The management of PP has always been a challenge for psychiatrists, as there is no definitive treatment despite its universal existence in many long-term psychiatric facilities. Over the years, psychiatrists have implemented techniques such as behavior modification and psychosocial rehabilitation for effective management. Studies have also hypothesized the possible role of atypical anti-psychotics such as clozapine, olanzapine, and risperidone in improving the anxiety related to self-drinking behavior [14,15,16]. However, there are varied theories regarding their efficacy in improving compulsive drinking, as hyponatremia secondary to olanzapine can further exacerbate the symptoms of psychosis. Animal studies have also suggested the involvement of the alpha2- adrenergic system in mediating the excessive drinking behavior in chronic schizophrenics [17].

Naltrexone, an opiate antagonist, is approved by Food and Drug Administration to treat opioid use disorder and alcohol use disorder. However, over the years, research and molecular studies have diversified our knowledge regarding implication of opiate receptors. Based on opiate receptor and its complex interactions, there could be a possibility where naltrexone can play a significant role in improving self-drinking behaviors. Our understanding regarding naltrexone’s clinical significance supports the idea by Snyder in the year 1984, where they correlated the consequences of polydipsia on opiate receptors like addictive behaviors [18,19]. The stereotypic behaviors in PP patients shared some similarity to behaviors observed in Lesch-Nyan syndrome and mentally challenged patients where they showed diminished symptoms after treatment with an opiate antagonist. This led Nishikawa et al to speculate the role of naloxone improving PP in some schizophrenics [19,20].

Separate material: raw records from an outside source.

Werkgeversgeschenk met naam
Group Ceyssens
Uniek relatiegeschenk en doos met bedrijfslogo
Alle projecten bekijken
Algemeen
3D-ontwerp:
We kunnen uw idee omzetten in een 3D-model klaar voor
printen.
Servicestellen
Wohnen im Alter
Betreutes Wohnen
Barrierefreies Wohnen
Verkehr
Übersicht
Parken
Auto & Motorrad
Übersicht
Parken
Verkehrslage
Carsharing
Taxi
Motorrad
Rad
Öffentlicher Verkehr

Multiple animal studies have postulated that blockade of opioid neurotransmission leads to reduction in body weight and thirst mechanism. Opioid peptides and receptors are highly condensed in paraventricular and supraoptic hypothalamic nuclei which are believed to be the site of opioid antagonism in animals [21]. Kurbanovb et al studied the effects of naltrexone on food intake and body weight in olanzapine treated rats. They observed significant reduction in food intake and body weight in the combined olanzapine and naltrexone treated group in contrast to the group that only received naltrexone [22].

In an open design study, naltrexone 50 mg PO/day was added for a period of 6-weeks to the anti-psychotic regimen of seven inpatient PP hyponatremic patients where they demonstrated significant reduction in mannerisms and diurnal weight change during their last treatment period. However, the results of the study were limited due to small sample size and warranted larger studies to support the hypothesis that behaviors such as compulsive drinking were mediated by endogenous opiates [19,23]. More recently, a successfully treated case of PP has been reported where a 47-year old male patient with PP responded well to a combination therapy of irbesartan 300 mg and naltrexone 50 mg [24].

Conclusions

Psychogenic polydipsia is a common condition observed in various psychiatric facilities. Fluid restriction is a successful measure to treat the acute symptoms. However, there is a need for pharmacological intervention to treat the polydipsic symptoms in the long term. Given the above-mentioned facts, it is implied that naltrexone can play an pivotal role in treating psychogenic polydipsia in chronic psychiatric patients. However, more cases should be reported to elaborate the efficacy of naltrexone as an adjuvant in treating self-drinking behaviors.